> [Exercise materials]:
──────────────────────────────

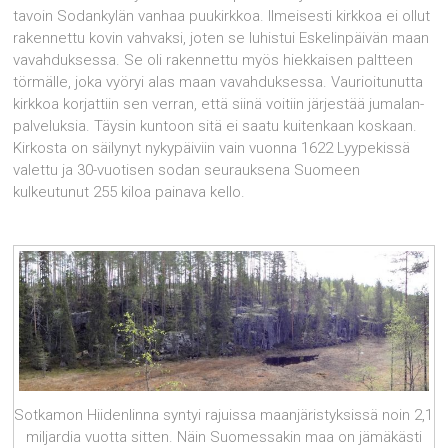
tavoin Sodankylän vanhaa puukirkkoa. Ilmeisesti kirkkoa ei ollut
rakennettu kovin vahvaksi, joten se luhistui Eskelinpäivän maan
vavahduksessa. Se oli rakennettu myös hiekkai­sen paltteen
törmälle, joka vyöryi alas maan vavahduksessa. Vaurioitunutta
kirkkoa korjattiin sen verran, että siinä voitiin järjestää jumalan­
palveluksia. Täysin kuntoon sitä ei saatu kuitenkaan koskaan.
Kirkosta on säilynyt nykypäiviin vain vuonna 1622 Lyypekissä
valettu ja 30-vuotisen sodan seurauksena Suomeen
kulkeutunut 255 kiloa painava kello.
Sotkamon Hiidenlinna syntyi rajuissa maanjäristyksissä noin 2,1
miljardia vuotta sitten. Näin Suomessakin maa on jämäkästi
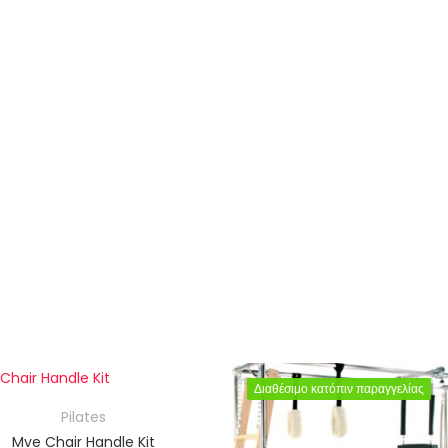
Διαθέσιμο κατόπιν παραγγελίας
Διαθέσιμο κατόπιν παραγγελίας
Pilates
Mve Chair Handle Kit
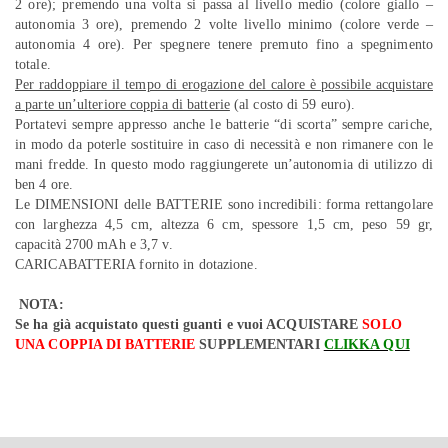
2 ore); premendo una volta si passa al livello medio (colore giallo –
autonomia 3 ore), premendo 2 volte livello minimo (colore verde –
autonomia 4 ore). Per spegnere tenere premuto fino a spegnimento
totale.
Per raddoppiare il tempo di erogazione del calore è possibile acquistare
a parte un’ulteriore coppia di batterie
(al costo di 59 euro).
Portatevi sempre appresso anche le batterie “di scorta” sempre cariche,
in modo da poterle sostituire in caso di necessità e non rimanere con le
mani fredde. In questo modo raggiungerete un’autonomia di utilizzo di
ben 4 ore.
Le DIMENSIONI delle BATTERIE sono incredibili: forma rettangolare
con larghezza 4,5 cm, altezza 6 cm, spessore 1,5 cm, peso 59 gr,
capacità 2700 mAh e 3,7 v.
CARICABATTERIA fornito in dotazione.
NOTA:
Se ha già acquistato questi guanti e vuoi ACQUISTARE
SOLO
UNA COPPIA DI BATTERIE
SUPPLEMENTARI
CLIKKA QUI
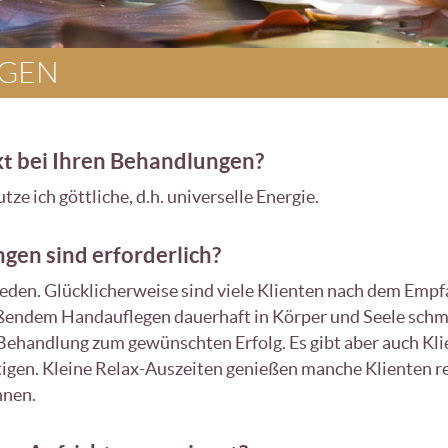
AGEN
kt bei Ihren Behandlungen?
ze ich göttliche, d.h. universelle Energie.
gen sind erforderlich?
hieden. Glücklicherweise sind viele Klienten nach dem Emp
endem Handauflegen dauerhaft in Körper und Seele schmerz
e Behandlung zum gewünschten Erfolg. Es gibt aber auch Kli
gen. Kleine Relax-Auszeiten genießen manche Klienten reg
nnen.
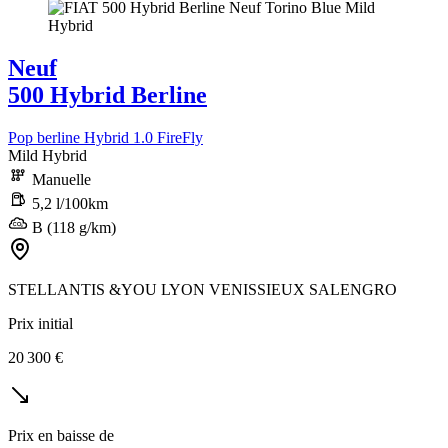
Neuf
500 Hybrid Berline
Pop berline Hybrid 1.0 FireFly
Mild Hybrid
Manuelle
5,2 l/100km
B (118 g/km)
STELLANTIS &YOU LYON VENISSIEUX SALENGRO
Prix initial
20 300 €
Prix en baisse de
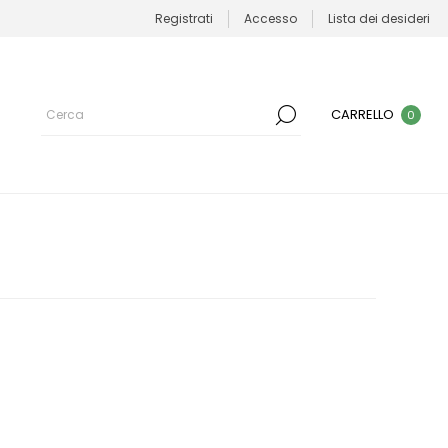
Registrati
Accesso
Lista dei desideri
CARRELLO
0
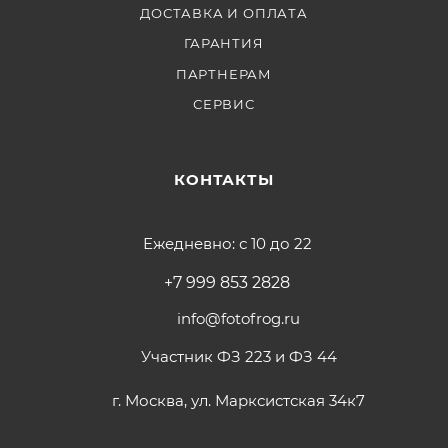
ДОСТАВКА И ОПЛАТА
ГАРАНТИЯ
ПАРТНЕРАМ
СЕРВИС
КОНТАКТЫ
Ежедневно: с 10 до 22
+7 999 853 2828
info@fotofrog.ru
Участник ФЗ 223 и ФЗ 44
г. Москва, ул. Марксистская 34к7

──────────────────────────────

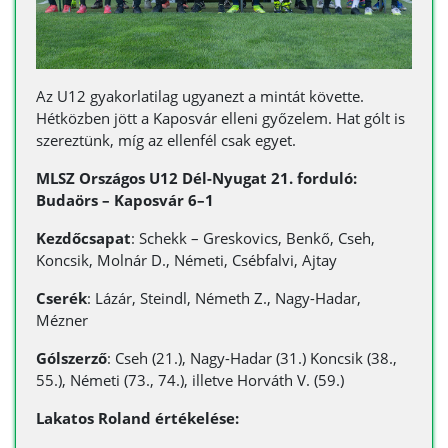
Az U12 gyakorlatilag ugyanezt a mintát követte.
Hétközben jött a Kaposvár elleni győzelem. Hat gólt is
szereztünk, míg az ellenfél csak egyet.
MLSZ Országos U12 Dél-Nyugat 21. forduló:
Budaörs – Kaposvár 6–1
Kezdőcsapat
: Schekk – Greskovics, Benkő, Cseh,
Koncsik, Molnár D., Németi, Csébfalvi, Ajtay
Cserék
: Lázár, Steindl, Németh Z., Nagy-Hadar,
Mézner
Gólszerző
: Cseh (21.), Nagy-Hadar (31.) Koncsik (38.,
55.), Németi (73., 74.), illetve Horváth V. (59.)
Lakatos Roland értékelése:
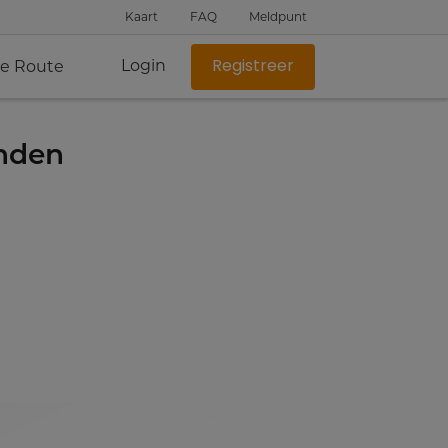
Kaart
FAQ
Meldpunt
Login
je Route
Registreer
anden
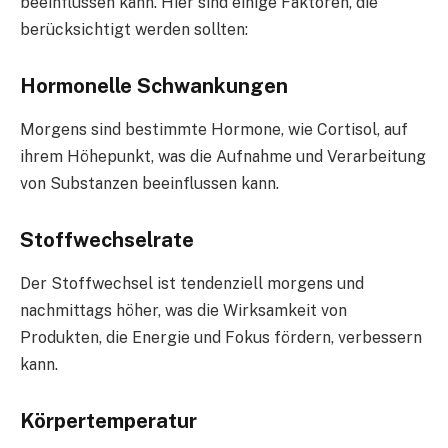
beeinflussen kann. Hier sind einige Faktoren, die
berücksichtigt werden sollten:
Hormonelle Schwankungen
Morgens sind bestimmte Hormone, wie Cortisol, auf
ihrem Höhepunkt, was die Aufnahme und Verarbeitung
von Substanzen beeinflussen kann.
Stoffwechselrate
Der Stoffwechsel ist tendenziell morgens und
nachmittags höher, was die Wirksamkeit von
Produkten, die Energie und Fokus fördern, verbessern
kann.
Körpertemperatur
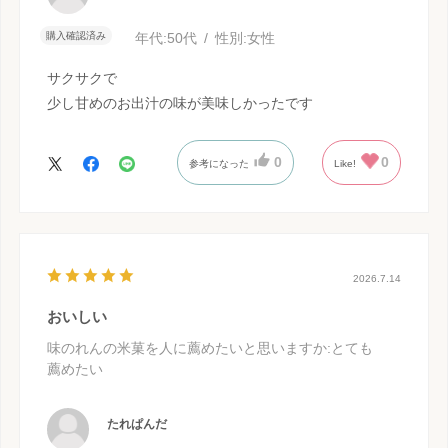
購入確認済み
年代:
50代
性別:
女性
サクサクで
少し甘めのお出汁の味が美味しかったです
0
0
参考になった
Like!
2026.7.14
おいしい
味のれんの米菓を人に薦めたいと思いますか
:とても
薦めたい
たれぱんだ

──────────────────────────────

> [Description of the task]: Out of the records above, set down only the lines from the one that contains "tavoin Sodankylän vanhaa" through the one that contains "endem Handauflegen dauerhaft", unchanged and without the pictures.

> [Answer section]:
tavoin Sodankylän vanhaa puukirkkoa. Ilmeisesti kirkkoa ei ollut
rakennettu kovin vahvaksi, joten se luhistui Eskelinpäivän maan
vavahduksessa. Se oli rakennettu myös hiekkai­sen paltteen
törmälle, joka vyöryi alas maan vavahduksessa. Vaurioitunutta
kirkkoa korjattiin sen verran, että siinä voitiin järjestää jumalan­
palveluksia. Täysin kuntoon sitä ei saatu kuitenkaan koskaan.
Kirkosta on säilynyt nykypäiviin vain vuonna 1622 Lyypekissä
valettu ja 30-vuotisen sodan seurauksena Suomeen
kulkeutunut 255 kiloa painava kello.
Sotkamon Hiidenlinna syntyi rajuissa maanjäristyksissä noin 2,1
miljardia vuotta sitten. Näin Suomessakin maa on jämäkästi
Διαθέσιμο κατόπιν παραγγελίας
Διαθέσιμο κατόπιν παραγγελίας
Pilates
Mve Chair Handle Kit
2 ore); premendo una volta si passa al livello medio (colore giallo –
autonomia 3 ore), premendo 2 volte livello minimo (colore verde –
autonomia 4 ore). Per spegnere tenere premuto fino a spegnimento
totale.
Per raddoppiare il tempo di erogazione del calore è possibile acquistare
a parte un’ulteriore coppia di batterie
(al costo di 59 euro).
Portatevi sempre appresso anche le batterie “di scorta” sempre cariche,
in modo da poterle sostituire in caso di necessità e non rimanere con le
mani fredde. In questo modo raggiungerete un’autonomia di utilizzo di
ben 4 ore.
Le DIMENSIONI delle BATTERIE sono incredibili: forma rettangolare
con larghezza 4,5 cm, altezza 6 cm, spessore 1,5 cm, peso 59 gr,
capacità 2700 mAh e 3,7 v.
CARICABATTERIA fornito in dotazione.
NOTA:
Se ha già acquistato questi guanti e vuoi ACQUISTARE
SOLO
UNA COPPIA DI BATTERIE
SUPPLEMENTARI
CLIKKA QUI
AGEN
kt bei Ihren Behandlungen?
ze ich göttliche, d.h. universelle Energie.
gen sind erforderlich?
hieden. Glücklicherweise sind viele Klienten nach dem Emp
endem Handauflegen dauerhaft in Körper und Seele schmerz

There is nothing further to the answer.